What you need to do: Copy out the records word for word, from the first line through the line containing "- column: Reference", including both.
··· Records for this exercise ···
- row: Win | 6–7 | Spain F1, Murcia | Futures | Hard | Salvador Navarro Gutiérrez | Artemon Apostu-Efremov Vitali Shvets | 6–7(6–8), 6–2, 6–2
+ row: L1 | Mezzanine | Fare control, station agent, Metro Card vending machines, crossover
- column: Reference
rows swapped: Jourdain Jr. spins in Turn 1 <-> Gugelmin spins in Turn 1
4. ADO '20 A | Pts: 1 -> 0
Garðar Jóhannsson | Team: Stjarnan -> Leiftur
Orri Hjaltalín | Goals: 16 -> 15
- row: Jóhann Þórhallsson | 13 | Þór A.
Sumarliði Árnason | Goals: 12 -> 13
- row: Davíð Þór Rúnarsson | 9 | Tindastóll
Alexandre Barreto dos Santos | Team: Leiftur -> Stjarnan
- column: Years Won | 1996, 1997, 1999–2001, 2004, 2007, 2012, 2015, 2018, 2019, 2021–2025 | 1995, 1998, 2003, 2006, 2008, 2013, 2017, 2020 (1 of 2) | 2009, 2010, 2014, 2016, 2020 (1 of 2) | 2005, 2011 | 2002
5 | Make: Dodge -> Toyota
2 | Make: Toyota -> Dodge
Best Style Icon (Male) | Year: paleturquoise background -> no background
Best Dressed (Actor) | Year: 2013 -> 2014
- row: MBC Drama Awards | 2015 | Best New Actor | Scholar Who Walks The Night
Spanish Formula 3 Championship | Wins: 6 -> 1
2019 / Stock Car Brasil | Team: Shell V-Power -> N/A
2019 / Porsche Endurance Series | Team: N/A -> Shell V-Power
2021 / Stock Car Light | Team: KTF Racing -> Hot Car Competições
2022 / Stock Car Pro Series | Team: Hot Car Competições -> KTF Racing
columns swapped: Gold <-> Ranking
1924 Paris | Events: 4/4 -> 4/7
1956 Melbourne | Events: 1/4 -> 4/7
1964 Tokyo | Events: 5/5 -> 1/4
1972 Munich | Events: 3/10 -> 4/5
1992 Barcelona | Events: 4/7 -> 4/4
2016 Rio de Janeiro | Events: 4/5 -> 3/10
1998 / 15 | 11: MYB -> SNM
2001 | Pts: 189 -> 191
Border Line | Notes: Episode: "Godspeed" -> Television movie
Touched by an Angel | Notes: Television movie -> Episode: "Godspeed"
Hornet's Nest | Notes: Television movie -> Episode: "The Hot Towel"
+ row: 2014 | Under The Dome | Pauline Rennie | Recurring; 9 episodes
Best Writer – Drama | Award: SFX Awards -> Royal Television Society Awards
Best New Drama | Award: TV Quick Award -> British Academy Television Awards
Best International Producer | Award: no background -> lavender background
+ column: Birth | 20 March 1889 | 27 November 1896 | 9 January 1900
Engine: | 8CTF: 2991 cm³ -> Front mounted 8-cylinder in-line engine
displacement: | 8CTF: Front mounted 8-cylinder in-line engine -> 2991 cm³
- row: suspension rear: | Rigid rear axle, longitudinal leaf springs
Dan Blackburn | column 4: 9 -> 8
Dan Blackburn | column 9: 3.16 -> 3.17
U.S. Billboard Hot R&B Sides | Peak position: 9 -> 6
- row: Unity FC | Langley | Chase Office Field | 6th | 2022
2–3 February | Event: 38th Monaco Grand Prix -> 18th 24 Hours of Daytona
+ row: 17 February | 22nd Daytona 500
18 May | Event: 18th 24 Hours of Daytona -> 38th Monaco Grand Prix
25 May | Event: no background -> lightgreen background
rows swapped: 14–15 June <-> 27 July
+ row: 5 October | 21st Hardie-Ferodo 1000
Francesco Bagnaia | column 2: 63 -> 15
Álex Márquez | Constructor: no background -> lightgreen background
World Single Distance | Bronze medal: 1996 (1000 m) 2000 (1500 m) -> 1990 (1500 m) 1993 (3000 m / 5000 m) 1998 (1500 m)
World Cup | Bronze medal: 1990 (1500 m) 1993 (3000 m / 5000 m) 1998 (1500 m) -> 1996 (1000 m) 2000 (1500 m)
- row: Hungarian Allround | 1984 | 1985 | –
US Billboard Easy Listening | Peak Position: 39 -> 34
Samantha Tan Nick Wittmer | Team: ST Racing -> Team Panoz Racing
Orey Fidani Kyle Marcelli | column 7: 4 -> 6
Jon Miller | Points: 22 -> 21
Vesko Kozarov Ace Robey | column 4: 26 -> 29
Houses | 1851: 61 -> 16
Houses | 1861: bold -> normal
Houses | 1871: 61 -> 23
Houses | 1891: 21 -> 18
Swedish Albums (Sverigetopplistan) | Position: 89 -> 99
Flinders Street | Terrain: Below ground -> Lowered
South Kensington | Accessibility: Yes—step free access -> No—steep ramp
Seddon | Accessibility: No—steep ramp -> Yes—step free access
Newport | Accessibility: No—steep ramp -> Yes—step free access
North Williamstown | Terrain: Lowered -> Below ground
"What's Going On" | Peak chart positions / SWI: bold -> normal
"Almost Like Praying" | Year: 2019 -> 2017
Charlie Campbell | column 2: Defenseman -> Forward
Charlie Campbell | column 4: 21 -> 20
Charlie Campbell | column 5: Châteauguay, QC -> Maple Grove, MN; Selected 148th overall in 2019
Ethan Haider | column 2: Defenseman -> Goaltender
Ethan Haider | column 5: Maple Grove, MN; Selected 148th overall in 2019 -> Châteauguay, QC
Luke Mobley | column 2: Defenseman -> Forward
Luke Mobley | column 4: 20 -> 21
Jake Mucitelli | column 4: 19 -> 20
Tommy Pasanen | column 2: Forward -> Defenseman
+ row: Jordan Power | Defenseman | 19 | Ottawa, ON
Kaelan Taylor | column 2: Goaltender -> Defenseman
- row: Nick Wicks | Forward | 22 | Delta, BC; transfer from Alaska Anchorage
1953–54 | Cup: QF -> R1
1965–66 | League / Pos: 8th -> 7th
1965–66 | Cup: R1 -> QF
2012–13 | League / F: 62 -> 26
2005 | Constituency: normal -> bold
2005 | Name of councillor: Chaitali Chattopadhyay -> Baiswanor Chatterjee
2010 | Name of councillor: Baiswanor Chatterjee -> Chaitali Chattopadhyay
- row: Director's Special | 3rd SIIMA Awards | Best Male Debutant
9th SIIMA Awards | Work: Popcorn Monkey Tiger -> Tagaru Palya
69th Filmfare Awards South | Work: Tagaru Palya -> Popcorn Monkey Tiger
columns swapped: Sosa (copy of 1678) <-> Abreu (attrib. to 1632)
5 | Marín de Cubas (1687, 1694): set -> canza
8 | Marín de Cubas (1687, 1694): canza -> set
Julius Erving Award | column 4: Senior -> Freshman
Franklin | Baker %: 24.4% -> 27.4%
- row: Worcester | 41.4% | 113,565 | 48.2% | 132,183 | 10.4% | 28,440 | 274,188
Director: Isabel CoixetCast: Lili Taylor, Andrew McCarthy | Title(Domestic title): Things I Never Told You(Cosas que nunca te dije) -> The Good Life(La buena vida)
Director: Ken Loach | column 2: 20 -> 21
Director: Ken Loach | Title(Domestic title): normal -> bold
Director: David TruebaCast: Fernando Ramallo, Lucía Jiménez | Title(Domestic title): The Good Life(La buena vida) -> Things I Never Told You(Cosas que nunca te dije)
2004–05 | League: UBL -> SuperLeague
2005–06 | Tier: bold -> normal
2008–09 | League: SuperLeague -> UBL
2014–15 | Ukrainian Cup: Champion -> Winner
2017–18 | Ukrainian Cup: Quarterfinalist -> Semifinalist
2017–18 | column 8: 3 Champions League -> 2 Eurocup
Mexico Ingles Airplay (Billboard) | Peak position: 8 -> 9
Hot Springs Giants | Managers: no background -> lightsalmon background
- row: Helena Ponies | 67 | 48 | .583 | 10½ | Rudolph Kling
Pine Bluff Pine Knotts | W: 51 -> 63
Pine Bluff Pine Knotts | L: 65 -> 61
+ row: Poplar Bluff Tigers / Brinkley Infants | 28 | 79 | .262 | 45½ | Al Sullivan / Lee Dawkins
···
Solution:
- row: Win | 6–7 | Spain F1, Murcia | Futures | Hard | Salvador Navarro Gutiérrez | Artemon Apostu-Efremov Vitali Shvets | 6–7(6–8), 6–2, 6–2
+ row: L1 | Mezzanine | Fare control, station agent, Metro Card vending machines, crossover
- column: Reference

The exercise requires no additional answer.